RMC Sport

Koscielny, le patient français

Laurent Koscielny

Laurent Koscielny - -

Le défenseur central d’Arsenal a connu vendredi face aux Etats-Unis (1-0) la première sélection de sa carrière en équipe de France. Le Gunner, satisfait de sa prestation, revient sur son parcours atypique

La patience n’est pas le moindre de ses qualités. A 26 ans déjà, Laurent Koscielny a enfin ouvert son compteur en Bleu. Appelé en février pour le match amical face au Brésil, il était resté dans les tribunes du stade de France. Neuf mois cahoteux plus tard, le défenseur central d’Arsenal a enfin porté le maillot bleu, avec fierté et sérieux.

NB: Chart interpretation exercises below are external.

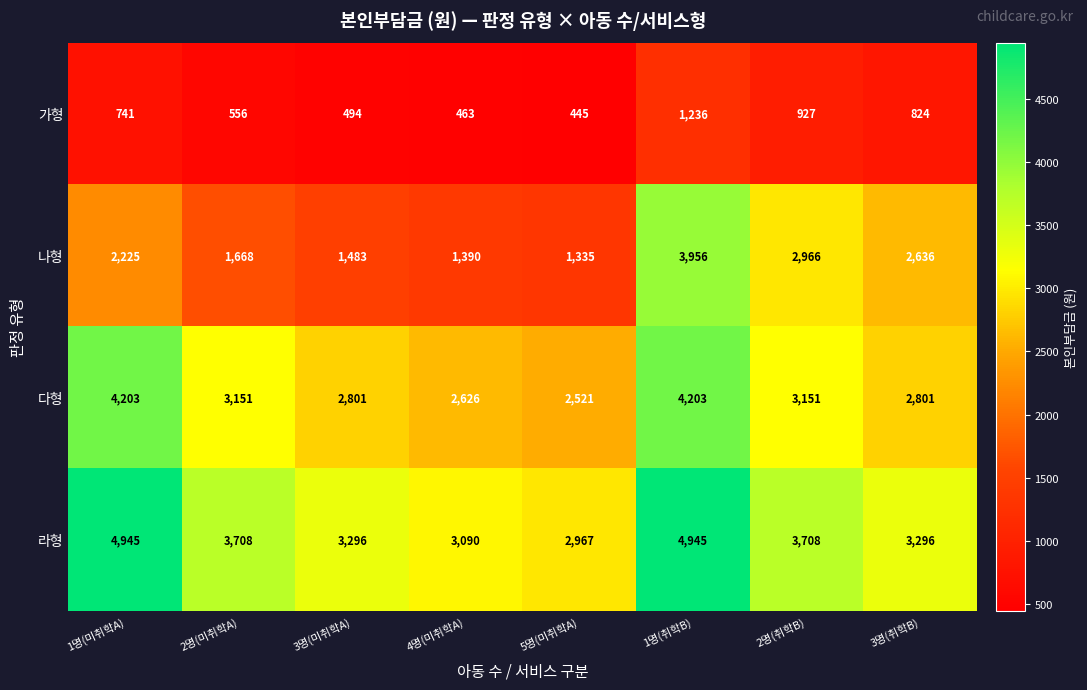

Which category has the lowest value in the 가형 series?

5명(미취학A)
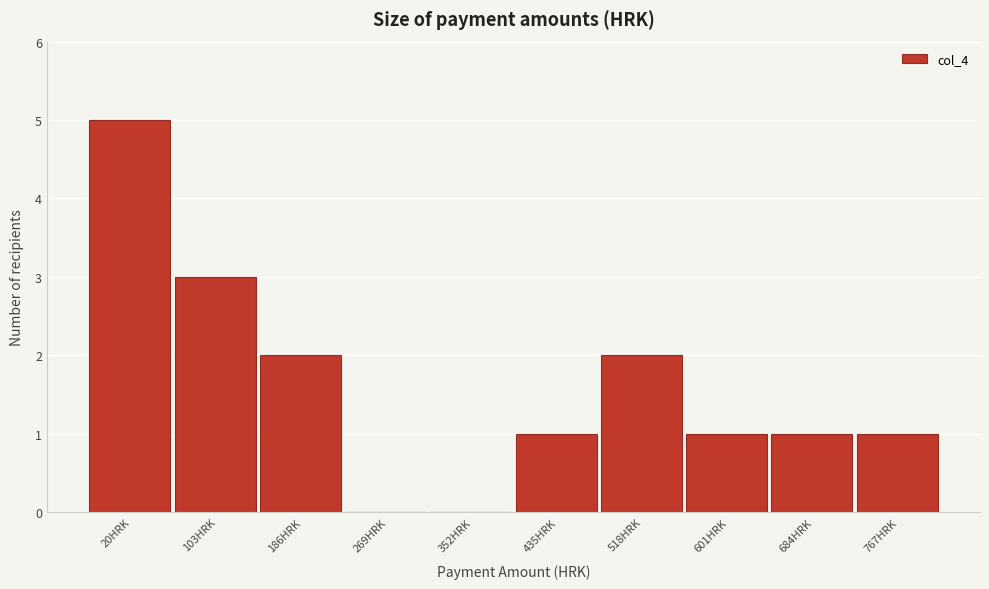

Reading right to left, what are all the values shown in this chart?

767HRK=1	684HRK=1	601HRK=1	518HRK=2	435HRK=1	352HRK=0	269HRK=0	186HRK=2	103HRK=3	20HRK=5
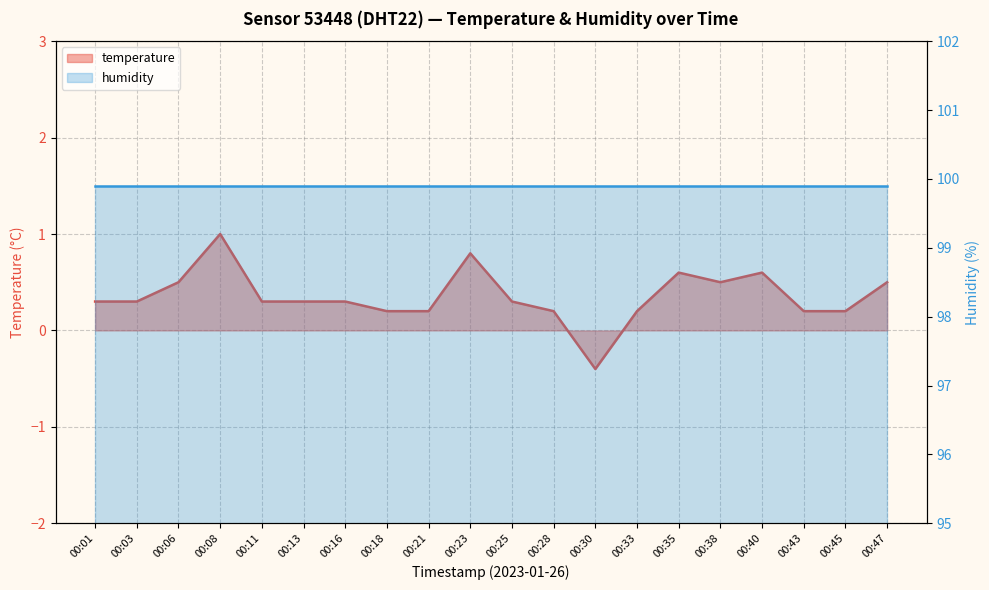

Where does the data first go above 0?

00:01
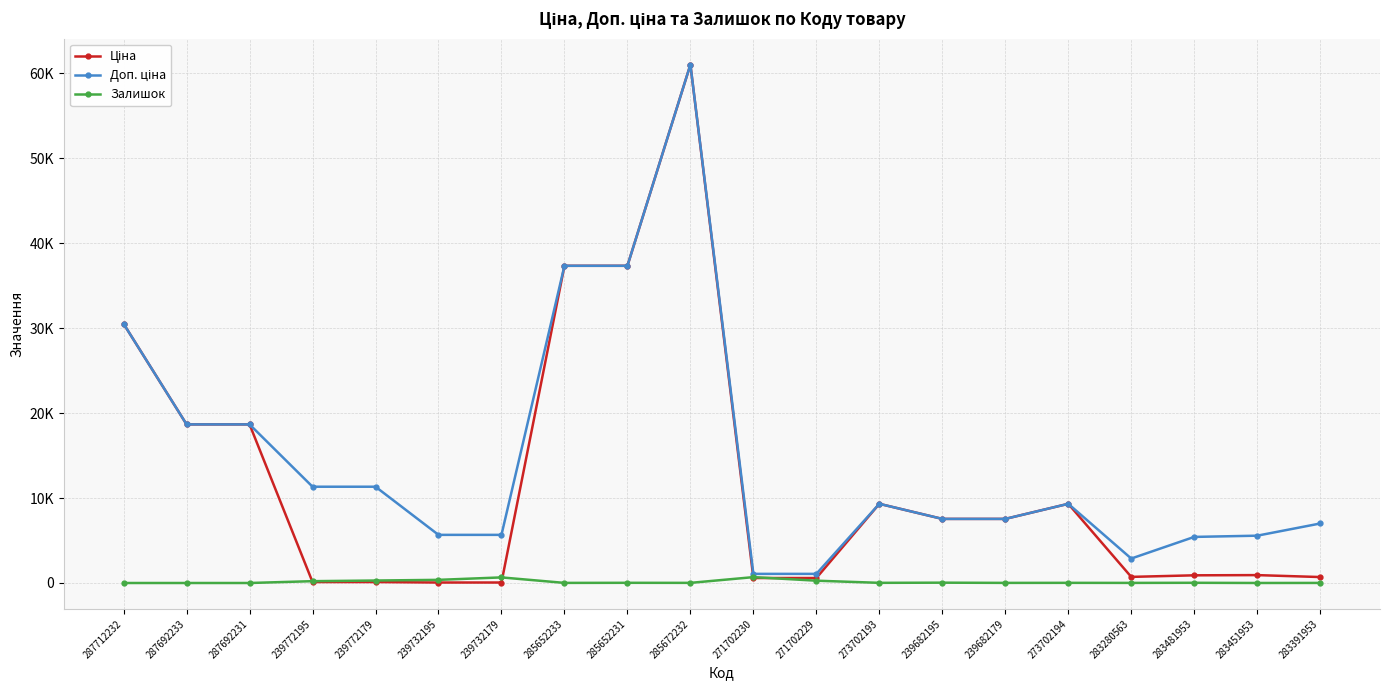

Where is Ціна nearest to the value 30540?

287712232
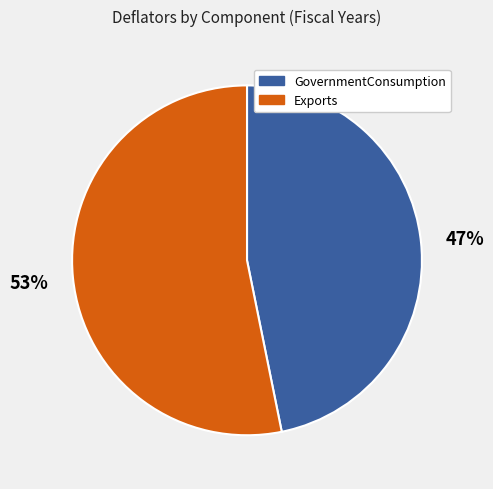

Is there a majority slice in this chart?

Yes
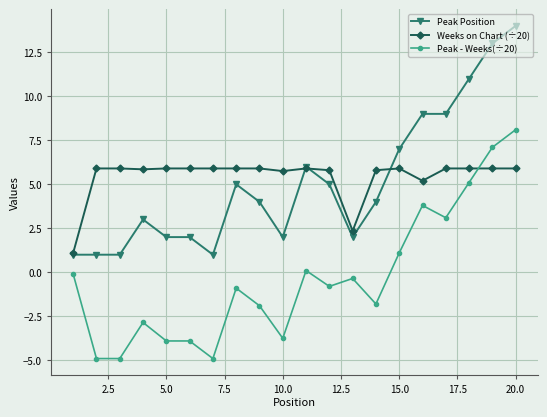

What is the value of the Weeks on Chart (÷20) point at the 16th from the left?

5.2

Laurent Koscielny a rendu une copie propre, comme souvent, en s’appuyant sur ce qui fait sa force : « Je ne suis pas un monstre physique comme Adil (Rami) ou Philippe Mexès. Je compense par un bon sens de l’anticipation », avoue-t-il. Une seule frayeur a émaillé ses premiers pas tricolores, un accrochage coupable sur Altidore en pleine surface (20e) qui aurait dû être sanctionné d’un penalty. A part ça, il fut propre, solide et finalement ravi. « On m’a fait confiance et je pense avoir réalisé une bonne prestation. J’ai pris confiance au fil du match », dit-il sobrement.

« Chacun son parcours »

Son style plaît à Laurent Blanc, comme il a convaincu Arsène Wenger à l’été 2010. « Avec les Bleus, on a la même philosophie de jeu qu’à Arsenal. Mais je n’ai connu que ce type de jeu depuis mon passage à Tours », révèle-t-il. Le National avant l’international. Il y évoluait aux côtés d’Olivier Giroud, qui a lui aussi fêté sa première cape contre les Etats-Unis : « Avec Laurent, c'est comme si on s'était donné rendez-vous trois ans après Tours. Ça prouve que rien n'est figé et qu'avec un peu d'obstination, tout peut arriver », rappelait après match l’attaquant de Montpellier.

Encore moins aujourd’hui qu’il a décroché l’un de ses rêves, le Corrézien ne regrette aucun de ses choix : « Chacun son parcours ! Certains sont programmés pour devenir pro, d’autres comme moi ont besoin de passer par d’autres chemin, de s’épanouir dans des championnats de niveau inférieur, comme moi à Tours. J’y ai trouvé du temps de jeu, j’ai pris confiance en moi. C’était pareil à Lorient puis à Arsenal », raconte-t-il. La route jusqu’à cette première consécration en bleu a été longue et tortueuse. Laurent Koscielny n’est pas du genre à se croire arrivé pour autant : « Il reste beaucoup de chemin pour aller à l’Euro », souffle-t-il. Ce sera en Ukraine et sur les terres de ses ancêtres, la Pologne, qui l’avait courtisé avant que Blanc ne l’appelle. Un autre choix courageux qu’il ne regrette pas.